Così come, in India e in altre parti del mondo lo scintillante sistema capitalistico-occidentale non solo non è riuscito a garantire un riscatto sociale ma ha posto le condizioni perché la vita, in tanti paesi, scendesse sotto la soglia della sopravvivenza.
Al tempo stesso, il capitalismo nei paesi avanzati è in crisi non solo sul terreno economico -colpito al cuore da una crisi finanziaria senza precedenti-, ma risulta sempre più incapace di dare risposte convincenti sul terreno dell’ambiente e della stessa democrazia.
Sia laddove c’è crescita economica, anche a livelli record, sia laddove la crisi è grave, profonda, e rischia di travolgere interi Stati, crescono le disuguaglianze sociali, le nuove povertà e intere generazioni vedono in pericolo il loro futuro.
Il mondo sta attraversando, infatti, la più grave crisi economico- finanziaria degli ultimi ottant'anni.
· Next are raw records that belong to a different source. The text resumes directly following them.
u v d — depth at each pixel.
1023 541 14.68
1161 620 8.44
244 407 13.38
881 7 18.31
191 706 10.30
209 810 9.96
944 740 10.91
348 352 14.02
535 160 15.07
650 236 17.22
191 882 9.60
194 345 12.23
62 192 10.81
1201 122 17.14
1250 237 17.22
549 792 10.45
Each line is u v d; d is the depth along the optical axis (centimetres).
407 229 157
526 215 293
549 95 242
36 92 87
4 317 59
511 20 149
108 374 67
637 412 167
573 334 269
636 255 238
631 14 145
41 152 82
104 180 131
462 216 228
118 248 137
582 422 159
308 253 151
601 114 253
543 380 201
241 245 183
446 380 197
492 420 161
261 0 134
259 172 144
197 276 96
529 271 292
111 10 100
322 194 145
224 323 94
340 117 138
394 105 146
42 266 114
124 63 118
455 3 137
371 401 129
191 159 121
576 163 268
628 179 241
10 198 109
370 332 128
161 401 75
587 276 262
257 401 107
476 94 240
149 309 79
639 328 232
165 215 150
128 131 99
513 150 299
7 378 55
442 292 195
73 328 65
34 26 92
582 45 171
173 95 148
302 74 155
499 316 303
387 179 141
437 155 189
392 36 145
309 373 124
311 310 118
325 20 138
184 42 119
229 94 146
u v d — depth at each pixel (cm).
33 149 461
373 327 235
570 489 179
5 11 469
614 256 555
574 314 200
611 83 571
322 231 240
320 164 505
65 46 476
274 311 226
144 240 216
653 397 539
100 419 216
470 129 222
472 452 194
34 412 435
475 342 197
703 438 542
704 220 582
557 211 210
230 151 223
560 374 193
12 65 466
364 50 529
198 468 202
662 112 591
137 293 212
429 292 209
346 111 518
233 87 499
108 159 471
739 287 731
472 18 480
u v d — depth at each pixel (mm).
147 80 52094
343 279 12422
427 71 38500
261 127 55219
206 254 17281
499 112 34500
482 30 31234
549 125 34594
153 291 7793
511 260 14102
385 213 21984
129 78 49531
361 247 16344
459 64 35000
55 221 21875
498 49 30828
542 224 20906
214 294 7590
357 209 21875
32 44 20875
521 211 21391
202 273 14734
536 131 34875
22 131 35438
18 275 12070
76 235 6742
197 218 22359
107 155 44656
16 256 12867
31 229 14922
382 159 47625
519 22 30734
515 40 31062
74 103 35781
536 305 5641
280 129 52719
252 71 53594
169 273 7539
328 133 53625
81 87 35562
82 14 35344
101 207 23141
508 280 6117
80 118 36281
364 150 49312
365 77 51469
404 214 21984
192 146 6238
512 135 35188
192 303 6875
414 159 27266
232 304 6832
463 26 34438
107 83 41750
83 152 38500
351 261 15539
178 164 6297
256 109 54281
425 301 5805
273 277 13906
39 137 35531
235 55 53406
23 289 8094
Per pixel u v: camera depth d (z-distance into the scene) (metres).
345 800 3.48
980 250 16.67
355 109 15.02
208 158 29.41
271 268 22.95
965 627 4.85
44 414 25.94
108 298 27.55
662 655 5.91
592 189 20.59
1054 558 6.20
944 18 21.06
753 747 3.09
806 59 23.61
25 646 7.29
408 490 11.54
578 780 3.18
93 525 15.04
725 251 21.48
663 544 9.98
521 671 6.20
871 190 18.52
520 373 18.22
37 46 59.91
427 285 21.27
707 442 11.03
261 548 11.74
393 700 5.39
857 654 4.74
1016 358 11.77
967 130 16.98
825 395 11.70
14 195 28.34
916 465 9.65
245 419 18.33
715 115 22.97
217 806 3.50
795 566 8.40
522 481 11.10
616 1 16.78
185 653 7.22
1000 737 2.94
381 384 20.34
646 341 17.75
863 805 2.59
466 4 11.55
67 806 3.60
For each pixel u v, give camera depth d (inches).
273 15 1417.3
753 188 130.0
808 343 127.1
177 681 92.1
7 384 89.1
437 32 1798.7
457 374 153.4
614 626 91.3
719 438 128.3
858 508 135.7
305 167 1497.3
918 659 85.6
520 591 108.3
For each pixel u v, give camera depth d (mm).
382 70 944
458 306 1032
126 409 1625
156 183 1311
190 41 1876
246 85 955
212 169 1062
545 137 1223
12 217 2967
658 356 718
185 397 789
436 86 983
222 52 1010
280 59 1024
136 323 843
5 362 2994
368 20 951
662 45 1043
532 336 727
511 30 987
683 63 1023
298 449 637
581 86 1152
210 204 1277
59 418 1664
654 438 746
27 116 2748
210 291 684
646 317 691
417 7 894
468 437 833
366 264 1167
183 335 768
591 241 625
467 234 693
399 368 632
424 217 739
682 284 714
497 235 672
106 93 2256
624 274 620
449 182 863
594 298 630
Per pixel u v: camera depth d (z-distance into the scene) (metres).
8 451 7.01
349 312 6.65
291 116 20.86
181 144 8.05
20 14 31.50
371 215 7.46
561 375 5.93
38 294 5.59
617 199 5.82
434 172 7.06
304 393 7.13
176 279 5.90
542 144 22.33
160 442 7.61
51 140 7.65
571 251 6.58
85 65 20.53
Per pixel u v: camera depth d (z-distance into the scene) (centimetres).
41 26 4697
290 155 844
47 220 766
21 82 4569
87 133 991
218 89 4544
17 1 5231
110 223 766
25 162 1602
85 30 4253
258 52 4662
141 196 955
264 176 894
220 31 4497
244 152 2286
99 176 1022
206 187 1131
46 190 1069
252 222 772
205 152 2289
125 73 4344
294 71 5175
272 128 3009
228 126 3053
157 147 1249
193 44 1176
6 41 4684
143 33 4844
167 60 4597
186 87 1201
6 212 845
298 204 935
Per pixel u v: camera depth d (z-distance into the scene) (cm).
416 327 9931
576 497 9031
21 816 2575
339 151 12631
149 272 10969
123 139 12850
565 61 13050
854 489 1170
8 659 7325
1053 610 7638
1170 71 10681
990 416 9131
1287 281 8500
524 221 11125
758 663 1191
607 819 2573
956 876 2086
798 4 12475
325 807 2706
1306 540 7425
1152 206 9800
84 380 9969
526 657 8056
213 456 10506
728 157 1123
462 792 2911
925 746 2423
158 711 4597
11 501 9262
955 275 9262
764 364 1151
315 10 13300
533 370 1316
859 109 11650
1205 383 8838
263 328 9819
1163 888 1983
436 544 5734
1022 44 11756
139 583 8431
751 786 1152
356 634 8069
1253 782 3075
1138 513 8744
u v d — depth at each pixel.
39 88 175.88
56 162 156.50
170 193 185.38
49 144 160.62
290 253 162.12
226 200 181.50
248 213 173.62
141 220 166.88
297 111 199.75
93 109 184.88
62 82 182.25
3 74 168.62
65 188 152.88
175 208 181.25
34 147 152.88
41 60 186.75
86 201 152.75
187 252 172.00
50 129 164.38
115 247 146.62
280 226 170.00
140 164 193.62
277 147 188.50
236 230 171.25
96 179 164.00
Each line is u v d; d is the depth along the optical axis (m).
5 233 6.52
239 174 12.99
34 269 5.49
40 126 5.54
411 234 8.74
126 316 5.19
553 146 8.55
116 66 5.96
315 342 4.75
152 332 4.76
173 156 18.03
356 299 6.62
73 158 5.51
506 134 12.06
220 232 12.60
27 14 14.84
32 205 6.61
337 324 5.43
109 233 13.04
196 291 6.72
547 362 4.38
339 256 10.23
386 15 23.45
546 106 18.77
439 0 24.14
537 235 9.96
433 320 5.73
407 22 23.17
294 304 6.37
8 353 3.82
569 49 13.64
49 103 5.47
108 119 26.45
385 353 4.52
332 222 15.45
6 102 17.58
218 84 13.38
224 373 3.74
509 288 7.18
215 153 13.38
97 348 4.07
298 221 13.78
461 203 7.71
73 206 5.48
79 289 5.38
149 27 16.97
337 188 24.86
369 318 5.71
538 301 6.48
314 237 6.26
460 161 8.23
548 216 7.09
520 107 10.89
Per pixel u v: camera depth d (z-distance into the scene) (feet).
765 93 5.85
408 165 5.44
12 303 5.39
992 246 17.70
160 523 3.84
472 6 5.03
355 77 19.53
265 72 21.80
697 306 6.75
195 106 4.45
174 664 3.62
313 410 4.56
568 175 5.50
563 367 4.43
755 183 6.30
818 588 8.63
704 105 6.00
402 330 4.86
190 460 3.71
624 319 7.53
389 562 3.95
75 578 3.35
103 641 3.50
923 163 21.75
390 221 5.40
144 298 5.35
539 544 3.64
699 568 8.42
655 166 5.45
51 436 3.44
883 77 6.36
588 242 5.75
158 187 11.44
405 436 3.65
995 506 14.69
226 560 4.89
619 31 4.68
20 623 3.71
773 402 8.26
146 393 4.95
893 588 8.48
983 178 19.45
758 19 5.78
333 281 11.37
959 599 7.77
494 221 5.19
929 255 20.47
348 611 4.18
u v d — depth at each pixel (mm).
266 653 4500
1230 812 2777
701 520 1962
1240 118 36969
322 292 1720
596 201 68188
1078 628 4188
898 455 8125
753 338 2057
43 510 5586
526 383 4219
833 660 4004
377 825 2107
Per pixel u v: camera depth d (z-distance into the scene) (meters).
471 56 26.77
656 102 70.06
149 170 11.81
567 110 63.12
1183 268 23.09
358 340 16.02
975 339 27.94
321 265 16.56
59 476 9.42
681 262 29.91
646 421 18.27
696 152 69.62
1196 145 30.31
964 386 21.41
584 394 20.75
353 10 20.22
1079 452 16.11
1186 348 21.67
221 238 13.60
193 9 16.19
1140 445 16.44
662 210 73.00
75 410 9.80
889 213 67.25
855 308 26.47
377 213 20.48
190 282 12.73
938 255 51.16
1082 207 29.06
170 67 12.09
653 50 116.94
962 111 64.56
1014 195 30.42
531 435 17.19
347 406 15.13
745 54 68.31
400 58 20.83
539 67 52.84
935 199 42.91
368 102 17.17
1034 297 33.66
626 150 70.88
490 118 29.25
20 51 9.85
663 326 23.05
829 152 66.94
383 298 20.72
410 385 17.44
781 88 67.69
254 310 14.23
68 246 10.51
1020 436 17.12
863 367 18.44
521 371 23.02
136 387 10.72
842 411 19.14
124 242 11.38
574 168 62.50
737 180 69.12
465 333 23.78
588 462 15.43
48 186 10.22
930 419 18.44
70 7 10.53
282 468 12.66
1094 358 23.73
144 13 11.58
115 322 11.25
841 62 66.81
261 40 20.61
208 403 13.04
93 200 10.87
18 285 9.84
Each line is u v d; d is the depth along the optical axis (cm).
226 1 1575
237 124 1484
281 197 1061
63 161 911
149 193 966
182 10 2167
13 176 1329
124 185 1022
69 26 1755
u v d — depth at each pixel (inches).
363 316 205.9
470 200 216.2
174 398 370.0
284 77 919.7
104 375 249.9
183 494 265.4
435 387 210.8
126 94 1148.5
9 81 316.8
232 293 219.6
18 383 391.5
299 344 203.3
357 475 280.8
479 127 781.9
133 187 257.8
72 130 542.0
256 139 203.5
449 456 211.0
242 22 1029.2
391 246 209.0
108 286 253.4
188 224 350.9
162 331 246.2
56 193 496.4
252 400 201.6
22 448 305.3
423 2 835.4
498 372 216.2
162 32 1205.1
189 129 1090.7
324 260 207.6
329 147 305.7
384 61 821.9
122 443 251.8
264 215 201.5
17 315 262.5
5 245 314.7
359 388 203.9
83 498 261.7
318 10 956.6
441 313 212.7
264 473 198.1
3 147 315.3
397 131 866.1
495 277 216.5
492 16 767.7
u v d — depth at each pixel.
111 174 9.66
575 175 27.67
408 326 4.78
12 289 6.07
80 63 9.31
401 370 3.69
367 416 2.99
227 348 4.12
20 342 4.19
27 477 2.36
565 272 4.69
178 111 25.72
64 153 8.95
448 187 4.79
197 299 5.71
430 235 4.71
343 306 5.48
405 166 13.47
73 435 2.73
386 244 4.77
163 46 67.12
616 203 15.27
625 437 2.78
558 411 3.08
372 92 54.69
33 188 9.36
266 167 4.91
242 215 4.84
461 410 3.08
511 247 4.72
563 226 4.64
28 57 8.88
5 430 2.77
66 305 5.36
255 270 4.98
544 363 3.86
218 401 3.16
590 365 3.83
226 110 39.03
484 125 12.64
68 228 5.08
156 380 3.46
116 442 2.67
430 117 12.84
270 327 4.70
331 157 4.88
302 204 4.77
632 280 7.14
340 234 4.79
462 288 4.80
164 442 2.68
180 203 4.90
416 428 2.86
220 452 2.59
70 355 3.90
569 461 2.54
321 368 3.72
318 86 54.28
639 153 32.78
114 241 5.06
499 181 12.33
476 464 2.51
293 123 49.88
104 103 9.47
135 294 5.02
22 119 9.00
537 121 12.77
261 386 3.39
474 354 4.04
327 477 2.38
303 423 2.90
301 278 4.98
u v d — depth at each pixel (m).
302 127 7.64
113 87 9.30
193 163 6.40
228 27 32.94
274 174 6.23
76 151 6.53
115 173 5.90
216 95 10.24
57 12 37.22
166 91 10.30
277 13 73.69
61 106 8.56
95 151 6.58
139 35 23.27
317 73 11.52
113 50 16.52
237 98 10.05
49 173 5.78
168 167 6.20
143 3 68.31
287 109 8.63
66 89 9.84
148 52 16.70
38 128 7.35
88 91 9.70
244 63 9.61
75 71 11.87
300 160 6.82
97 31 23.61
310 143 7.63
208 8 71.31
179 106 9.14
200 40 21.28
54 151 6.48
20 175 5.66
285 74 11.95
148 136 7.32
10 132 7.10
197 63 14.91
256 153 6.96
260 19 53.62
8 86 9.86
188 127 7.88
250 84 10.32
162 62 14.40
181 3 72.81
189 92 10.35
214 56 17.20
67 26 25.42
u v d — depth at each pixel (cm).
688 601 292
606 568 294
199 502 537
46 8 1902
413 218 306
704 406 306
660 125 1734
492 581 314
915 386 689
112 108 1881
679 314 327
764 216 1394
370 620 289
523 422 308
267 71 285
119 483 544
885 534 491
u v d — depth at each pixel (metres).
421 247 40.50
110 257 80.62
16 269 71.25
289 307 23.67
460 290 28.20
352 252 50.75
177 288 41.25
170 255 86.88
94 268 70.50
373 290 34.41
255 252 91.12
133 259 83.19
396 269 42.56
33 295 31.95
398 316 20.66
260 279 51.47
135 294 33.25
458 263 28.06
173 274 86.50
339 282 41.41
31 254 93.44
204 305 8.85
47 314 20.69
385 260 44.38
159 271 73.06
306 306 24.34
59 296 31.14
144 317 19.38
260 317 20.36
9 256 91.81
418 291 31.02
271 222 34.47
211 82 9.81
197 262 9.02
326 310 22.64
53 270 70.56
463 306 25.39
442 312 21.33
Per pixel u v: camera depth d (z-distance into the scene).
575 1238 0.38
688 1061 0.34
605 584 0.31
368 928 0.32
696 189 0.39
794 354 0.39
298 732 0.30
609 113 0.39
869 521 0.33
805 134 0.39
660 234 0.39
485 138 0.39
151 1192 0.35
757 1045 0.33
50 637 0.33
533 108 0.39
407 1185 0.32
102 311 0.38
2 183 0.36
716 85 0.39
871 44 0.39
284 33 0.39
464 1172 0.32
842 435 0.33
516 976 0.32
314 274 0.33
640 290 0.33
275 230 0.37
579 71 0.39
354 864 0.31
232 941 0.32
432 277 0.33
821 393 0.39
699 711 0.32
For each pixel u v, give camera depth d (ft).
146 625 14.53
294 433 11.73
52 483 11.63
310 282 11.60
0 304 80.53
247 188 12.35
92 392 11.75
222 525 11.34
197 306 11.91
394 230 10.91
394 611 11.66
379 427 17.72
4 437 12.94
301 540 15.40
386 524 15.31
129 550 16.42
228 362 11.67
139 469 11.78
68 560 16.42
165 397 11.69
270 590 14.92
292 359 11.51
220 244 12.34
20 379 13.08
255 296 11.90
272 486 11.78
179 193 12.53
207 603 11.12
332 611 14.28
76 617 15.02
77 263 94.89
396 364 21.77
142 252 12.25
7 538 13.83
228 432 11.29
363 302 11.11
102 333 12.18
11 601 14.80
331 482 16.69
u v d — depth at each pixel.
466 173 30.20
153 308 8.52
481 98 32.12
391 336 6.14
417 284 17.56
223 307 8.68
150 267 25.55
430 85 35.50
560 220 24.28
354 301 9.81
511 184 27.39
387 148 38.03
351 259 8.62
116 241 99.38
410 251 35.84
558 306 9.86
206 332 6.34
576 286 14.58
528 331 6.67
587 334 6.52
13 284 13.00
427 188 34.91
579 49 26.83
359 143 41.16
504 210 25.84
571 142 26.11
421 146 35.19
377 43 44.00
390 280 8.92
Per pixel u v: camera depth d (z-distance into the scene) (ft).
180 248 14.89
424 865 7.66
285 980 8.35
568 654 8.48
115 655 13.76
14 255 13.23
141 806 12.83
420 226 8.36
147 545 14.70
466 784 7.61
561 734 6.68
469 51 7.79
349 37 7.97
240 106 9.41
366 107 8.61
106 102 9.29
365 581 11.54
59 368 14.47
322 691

Questa è una crisi provocata da un eccesso di produzione e da un’economia caratterizzata da un’arrembante speculazione finanziaria e da un indebitamento forte delle famiglie.
La responsabilità della crisi è delle banche d’affari, dei detentori di capitali che speculano sulla pelle viva del lavoro, delle lavoratrici e dei lavoratori, nonché del mancato intervento e controllo da parte degli Stati che al contrario hanno sostenuto questo politiche. Uomini e donne non possono circolare liberamente nei paesi ma i capitali si!
Ci troviamo in una situazione in cui da un lato coloro che in questi anni si sono arricchiti continuano a decidere le politiche economiche degli Stati e non vogliono sborsare un centesimo per risolvere la situazione, dall’altro abbiamo i lavoratori e larghe masse popolari, che in questi anni si sono impoveriti, alle quali si vuol continuare a far pagare, attraverso la cancellazione di diritti conquistati con le lotte.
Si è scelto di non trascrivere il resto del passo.